PROBLEM TO WORK ON => Transcribe every text line in the entries below character for character. Leave the pictures out of your answer.

INFORMATION SHOWN =>
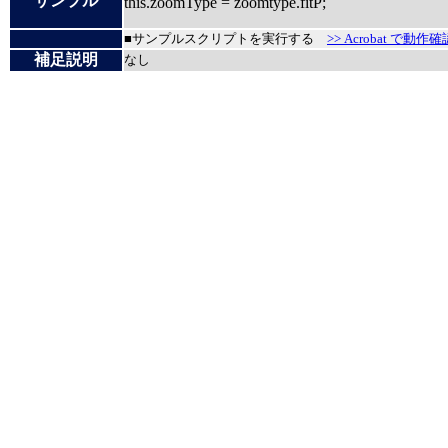
サンプル
this.zoomType = zoomtype.fitP;
■サンプルスクリプトを実行する
>> Acrobat で動作確
補足説明
なし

EXERCISE RESPONSE =>
サンプル
this.zoomType = zoomtype.fitP;
■サンプルスクリプトを実行する
>> Acrobat で動作確
補足説明
なし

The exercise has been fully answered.